Purbalingga, gatra.net - Pemerhati sejarah dari Banjoemas History and Heritage Community (BHHC) menilai, wacana untuk membangun museum tembakau di Purbalingga, Jawa Tengah, sulit diwujudkan. Pasalnya, sebagian besar lahan yang dibutuhkan merupakan aset perorangan atau BUMN.
Pegiat BHHC, Jatmiko Wicaksono, mengatakan, wacana pembangunan museum mini tembakau yang diembuskan Tim Pencatat Cagar Budaya (TPCB) Purbalingga pada focus group discussion (FGD) Selasa, (9/7) lalu merupakan usulan yang menarik. Tetapi, hal itu harus diimbangi dengan kondisi faktual di lapangan.

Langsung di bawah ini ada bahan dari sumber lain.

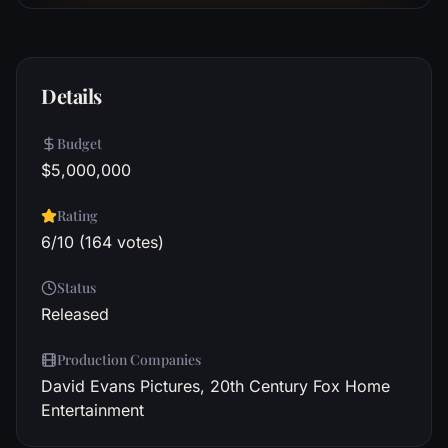
Details
Budget
$5,000,000
Rating
6/10 (164 votes)
Status
Released
Production Companies
David Evans Pictures, 20th Century Fox Home
Entertainment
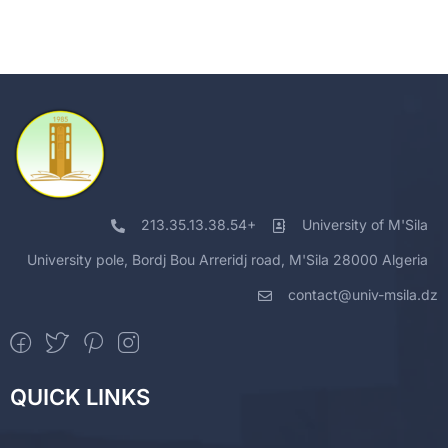
213.35.13.38.54+
University of M'Sila
University pole, Bordj Bou Arreridj road, M'Sila 28000 Algeria
contact@univ-msila.dz
QUICK LINKS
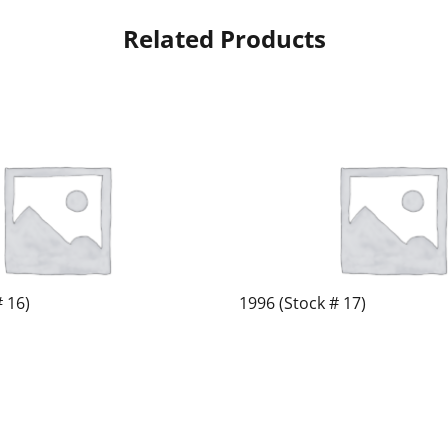
Related Products
# 16)
1996 (Stock # 17)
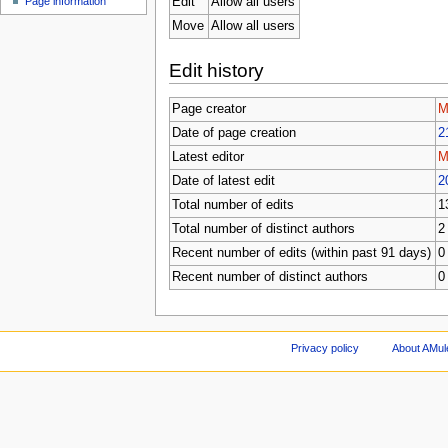
Edit
Allow all users
Page information
Move
Allow all users
Edit history
Page creator
M
Date of page creation
2
Latest editor
M
Date of latest edit
2
Total number of edits
1
Total number of distinct authors
2
Recent number of edits (within past 91 days)
0
Recent number of distinct authors
0
Privacy policy
About AMul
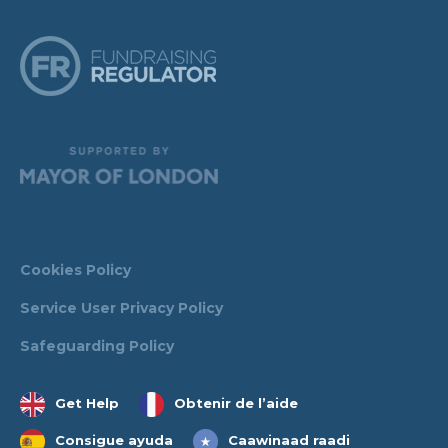
Cookies Policy
Service User Privacy Policy
Safeguarding Policy
Get Help
Obtenir de l’aide
Consigue ayuda
Caawinaad raadi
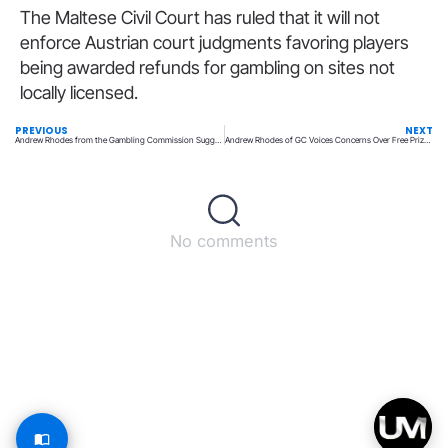
The Maltese Civil Court has ruled that it will not
enforce Austrian court judgments favoring players
being awarded refunds for gambling on sites not
locally licensed.
PREVIOUS
NEXT
Andrew Rhodes from the Gambling Commission Suggests Free Prize Draws May Be Impacting Lotteries
Andrew Rhodes of GC Voices Concerns Over Free Prize Draws Impacting Lotteries
No comments
Back to top
© All rights reserved – UpperMatch.com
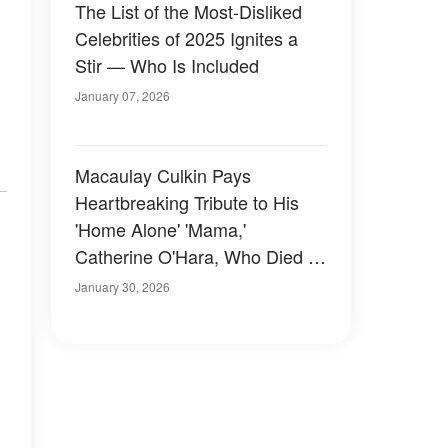
The List of the Most-Disliked
Celebrities of 2025 Ignites a
Stir — Who Is Included
January 07, 2026
Macaulay Culkin Pays
Heartbreaking Tribute to His
'Home Alone' 'Mama,'
Catherine O'Hara, Who Died at
71
January 30, 2026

Jatmiko mengatakan, Purbalingga memang punya catatan sejarah menjadi pengekspor tembakau. "Tetapi, saat ini, aset-aset yang tersisa sudah menjadi milik swasta atau perorangan dan BUMN. Contohnya bekas pabrik tembakau PT Gading Mas Indonesia Tobbaco (GMIT) sudah menjadi pabrik bulu mata dan rambut palsu. Lalu, gudang tembakau di Kelurahan Karangsentul, sekarang menjadi gudang milik Bulog," ujarnya, Kamis (11/7).
Peninggalan lainnya, kata Jatmiko, juga perlu dilacak. Hal itu bisa dimulai dengan menelusuri catatan buku De Tabaksplantages Op Sumatra, Java en Borneo yang ditulis oleh JH Lieftinck & Zoon tahun 1906. Buku ini menyebutkan, terdapat dua perusahaan tembakau di Purbalingga yaitu De Erven de wed J Van Nelle yang dimiliki oleh H. Burgmans yang memproduksi tembakau merek Van Nelle dan Kandanggampang Mulder Redeker and Co yang dimiliki oleh Cornelis Johannes.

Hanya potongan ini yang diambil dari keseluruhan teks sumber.